US stocks reversed earlier losses on Friday as investors analysed a mixed set of bank earnings against a backdrop of easing inflation.

Wall Street’s blue-chip S&P 500 had gained 0.2 per cent and the tech-heavy Nasdaq Composite added 0.4 per cent in afternoon trading, having both been in negative territory in the morning. The indices were on track to notch their second straight week of gains.

Line chart of Shares in the electric car manufacturer have fallen 25% in the past month alone showing Tesla's stock continues to slide

Investor attention is beginning to turn to earnings season, which stepped up a gear Friday with a mixed set of results for some of America’s biggest finance groups. Year-on-year net income inched higher at Bank of America and JPMorgan, while Wells Fargo’s quarterly profit halved from a year ago primarily due to a hit from multibillion-dollar fines. Asset manager BlackRock reported a 15 per cent decline in revenues.

Although investors are weighing the medium-term outlook for the sector against debate about a potential recession this year, lenders have broadly benefited from the Federal Reserve’s aggressive campaign to raise interest rates.

Concerns in the market over a looming recession meant analysts last year lowered their earnings per share estimates for S&P 500 companies by 6.5 per cent for the fourth quarter, a larger margin than average, according to FactSet.

Friday’s moves came after a stock market rally the previous day when data showed annual US inflation declined for the sixth consecutive month to 6.5 per cent, the lowest consumer price index reading in a year. Rates markets priced in a higher probability that the Fed will slow the pace of its monetary tightening at its next meeting in February, with a 0.25 percentage point rise firmly expected to follow December’s half a percentage point increase.

“The Fed is getting closer to the end of the rate hiking cycle, which we believe is likely by the end of the first quarter,” said analysts at UBS Global Wealth Management. Even so, the “tightness of the labour market” means rates are unlikely to fall any time soon, with the US unemployment rate at a 50-year low, jobs vacancy rates elevated and the quit rate — “which is correlated with wage growth” — too high to justify a so-called Fed pivot any time soon.

However, figures from the Bureau of Labor Statistics show average hourly earnings rose by less than expected in December, while companies such as Amazon, Meta, Twitter and Goldman Sachs have begun job cuts.

US government bonds sold off on Friday, with the yield on the two-year Treasury note, which is particularly sensitive to interest rate expectations, rising 0.1 percentage points to 4.24 per cent, having peaked at 4.7 per cent in November.

“Treasury yields tend to decline by 50 to 60 [basis points] on average once the Fed goes on hold, and with our final expected rate hike still over two months away, this rally seems somewhat premature,” said analysts at JPMorgan.

Seema Shah, chief global strategist at Principal Asset Management, said even if inflation fell past 4 per cent late this year, permitting looser monetary policy, “markets will still be challenged due to earnings concerns”.

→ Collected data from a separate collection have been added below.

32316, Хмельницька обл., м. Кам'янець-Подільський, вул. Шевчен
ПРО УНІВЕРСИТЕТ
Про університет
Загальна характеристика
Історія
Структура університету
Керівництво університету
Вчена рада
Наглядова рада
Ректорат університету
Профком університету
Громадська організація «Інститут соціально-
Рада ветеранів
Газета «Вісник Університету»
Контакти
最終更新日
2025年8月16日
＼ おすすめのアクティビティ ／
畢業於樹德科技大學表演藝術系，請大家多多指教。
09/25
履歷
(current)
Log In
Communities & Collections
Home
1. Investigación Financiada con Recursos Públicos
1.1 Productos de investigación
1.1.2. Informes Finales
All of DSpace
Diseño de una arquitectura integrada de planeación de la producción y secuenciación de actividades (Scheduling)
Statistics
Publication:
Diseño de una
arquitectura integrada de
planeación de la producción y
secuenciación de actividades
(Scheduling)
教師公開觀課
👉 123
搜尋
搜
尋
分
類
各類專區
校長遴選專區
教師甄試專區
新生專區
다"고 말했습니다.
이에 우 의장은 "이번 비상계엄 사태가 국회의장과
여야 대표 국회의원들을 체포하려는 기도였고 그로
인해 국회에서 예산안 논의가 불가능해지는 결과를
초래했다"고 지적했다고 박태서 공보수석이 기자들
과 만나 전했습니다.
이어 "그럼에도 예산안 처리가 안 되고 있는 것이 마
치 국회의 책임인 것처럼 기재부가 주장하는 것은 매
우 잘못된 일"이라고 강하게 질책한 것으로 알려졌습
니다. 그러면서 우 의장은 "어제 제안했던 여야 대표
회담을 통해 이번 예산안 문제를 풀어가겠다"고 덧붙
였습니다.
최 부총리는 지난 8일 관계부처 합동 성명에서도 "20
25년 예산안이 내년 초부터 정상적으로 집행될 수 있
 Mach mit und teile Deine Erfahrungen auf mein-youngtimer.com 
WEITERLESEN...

“If inflation plateaus there, then the Fed will have very little space to cut rates this year,” Shah added. “Not a great outcome, either way.”

A measure of the dollar’s strength against a basket of six other currencies was 0.1 per cent lower on Friday, after declining 0.9 per cent in the previous session. The world’s de facto reserve currency has shed almost 10 per cent over the past three months.

Elsewhere in equity markets, Europe’s Stoxx 600 added 0.5 per cent, London’s FTSE 100 gained 0.6 per cent to nudge closer to an all-time high and Germany’s Dax added 0.2 per cent.

Hong Kong’s Hang Seng index gained 1 per cent and China’s CSI 300 index of Shanghai and Shenzhen-listed shares added 1.4 per cent. Data released on Friday showed China’s exports suffered the sharpest fall in almost three years in December, declining 9.9 per cent on an annual basis in dollar terms.